◆ WHAT TO WORK ON ◆
Wherever the word "участок" shows up in the data, report the line it sits in.

◆ SOURCE DATA ◆
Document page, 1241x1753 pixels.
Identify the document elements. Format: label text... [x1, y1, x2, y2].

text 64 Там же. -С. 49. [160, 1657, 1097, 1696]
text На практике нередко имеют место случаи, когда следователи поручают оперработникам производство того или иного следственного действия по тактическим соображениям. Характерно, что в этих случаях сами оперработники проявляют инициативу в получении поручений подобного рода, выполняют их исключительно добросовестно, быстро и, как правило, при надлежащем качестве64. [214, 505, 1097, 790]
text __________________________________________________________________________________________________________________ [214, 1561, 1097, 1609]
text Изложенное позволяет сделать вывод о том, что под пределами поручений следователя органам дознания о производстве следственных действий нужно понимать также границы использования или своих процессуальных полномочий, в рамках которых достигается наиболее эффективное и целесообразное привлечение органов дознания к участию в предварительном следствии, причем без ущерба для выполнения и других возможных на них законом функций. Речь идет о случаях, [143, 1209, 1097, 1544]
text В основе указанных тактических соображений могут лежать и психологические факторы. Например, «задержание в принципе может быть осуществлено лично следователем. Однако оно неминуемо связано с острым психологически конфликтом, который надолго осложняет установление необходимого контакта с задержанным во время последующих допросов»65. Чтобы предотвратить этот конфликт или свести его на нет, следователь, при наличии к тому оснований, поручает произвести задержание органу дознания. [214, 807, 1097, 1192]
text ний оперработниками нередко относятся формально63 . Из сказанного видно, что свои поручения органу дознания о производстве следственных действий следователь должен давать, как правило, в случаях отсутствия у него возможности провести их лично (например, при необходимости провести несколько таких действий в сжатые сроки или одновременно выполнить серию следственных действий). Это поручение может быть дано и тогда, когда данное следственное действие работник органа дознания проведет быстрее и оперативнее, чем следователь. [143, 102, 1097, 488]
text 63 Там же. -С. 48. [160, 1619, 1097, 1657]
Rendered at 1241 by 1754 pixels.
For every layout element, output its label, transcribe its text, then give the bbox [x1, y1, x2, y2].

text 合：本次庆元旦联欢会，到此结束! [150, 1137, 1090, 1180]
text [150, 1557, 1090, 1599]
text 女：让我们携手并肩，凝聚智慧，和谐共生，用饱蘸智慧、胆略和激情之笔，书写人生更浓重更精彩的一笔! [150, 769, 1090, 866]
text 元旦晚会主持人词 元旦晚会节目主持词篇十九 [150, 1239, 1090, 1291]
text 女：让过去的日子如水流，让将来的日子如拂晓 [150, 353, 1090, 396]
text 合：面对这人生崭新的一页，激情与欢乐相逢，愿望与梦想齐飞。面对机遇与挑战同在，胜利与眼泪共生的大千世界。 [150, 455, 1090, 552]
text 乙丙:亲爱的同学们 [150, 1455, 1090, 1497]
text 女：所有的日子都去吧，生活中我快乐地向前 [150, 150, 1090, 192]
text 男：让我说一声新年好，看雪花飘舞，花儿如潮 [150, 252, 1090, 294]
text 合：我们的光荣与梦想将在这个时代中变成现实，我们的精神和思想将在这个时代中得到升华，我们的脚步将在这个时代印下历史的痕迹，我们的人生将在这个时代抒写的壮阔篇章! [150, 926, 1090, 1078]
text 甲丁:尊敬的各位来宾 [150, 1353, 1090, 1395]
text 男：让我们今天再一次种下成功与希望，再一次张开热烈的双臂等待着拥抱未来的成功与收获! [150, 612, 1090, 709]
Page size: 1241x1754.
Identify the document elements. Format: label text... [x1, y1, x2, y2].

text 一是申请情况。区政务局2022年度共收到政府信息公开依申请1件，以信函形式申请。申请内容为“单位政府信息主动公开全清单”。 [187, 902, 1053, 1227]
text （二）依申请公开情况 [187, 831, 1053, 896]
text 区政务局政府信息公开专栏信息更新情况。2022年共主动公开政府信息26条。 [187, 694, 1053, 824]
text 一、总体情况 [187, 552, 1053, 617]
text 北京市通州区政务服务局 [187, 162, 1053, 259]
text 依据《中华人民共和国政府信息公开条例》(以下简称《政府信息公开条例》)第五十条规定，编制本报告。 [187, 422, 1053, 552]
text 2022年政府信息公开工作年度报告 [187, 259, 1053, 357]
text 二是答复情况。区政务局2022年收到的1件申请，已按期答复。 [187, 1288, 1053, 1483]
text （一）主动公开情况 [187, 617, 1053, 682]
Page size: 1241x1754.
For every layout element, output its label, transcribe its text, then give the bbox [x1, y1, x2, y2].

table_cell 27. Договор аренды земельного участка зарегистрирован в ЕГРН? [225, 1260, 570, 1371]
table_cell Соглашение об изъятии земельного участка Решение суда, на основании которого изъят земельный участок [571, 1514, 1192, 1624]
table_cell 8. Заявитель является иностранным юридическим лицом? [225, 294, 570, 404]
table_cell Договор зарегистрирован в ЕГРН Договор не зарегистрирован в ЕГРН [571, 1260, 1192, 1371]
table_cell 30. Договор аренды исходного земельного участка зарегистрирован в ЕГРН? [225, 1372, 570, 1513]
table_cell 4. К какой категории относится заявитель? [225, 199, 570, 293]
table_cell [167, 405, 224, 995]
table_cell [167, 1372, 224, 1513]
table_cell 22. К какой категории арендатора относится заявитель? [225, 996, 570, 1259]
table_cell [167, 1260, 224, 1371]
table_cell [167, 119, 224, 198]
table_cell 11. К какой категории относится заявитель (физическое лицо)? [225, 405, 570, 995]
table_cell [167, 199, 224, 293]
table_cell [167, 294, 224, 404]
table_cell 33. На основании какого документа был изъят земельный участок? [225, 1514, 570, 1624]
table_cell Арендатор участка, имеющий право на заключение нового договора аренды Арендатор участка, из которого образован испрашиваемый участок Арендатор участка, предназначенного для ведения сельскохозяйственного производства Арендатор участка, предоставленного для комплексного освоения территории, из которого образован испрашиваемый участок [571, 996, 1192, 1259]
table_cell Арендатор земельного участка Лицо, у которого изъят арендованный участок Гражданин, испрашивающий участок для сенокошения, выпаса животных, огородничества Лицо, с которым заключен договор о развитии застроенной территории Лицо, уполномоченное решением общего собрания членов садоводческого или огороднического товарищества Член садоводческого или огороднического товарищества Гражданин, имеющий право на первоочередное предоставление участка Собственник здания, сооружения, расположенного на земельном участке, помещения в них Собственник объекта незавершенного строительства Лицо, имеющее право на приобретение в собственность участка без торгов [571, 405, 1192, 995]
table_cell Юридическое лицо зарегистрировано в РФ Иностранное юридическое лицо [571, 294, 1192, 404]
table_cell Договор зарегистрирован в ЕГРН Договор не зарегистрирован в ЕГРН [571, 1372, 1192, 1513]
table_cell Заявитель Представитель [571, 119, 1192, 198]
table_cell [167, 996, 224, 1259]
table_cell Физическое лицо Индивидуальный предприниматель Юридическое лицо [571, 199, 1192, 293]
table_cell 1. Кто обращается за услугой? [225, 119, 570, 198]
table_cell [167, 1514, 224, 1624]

◆ TASK ANSWER ◆
table_cell Соглашение об изъятии земельного участка Решение суда, на основании которого изъят земельный участок [571, 1514, 1192, 1624]
table_cell 33. На основании какого документа был изъят земельный участок? [225, 1514, 570, 1624]
table_cell Арендатор участка, имеющий право на заключение нового договора аренды Арендатор участка, из которого образован испрашиваемый участок Арендатор участка, предназначенного для ведения сельскохозяйственного производства Арендатор участка, предоставленного для комплексного освоения территории, из которого образован испрашиваемый участок [571, 996, 1192, 1259]
table_cell Арендатор земельного участка Лицо, у которого изъят арендованный участок Гражданин, испрашивающий участок для сенокошения, выпаса животных, огородничества Лицо, с которым заключен договор о развитии застроенной территории Лицо, уполномоченное решением общего собрания членов садоводческого или огороднического товарищества Член садоводческого или огороднического товарищества Гражданин, имеющий право на первоочередное предоставление участка Собственник здания, сооружения, расположенного на земельном участке, помещения в них Собственник объекта незавершенного строительства Лицо, имеющее право на приобретение в собственность участка без торгов [571, 405, 1192, 995]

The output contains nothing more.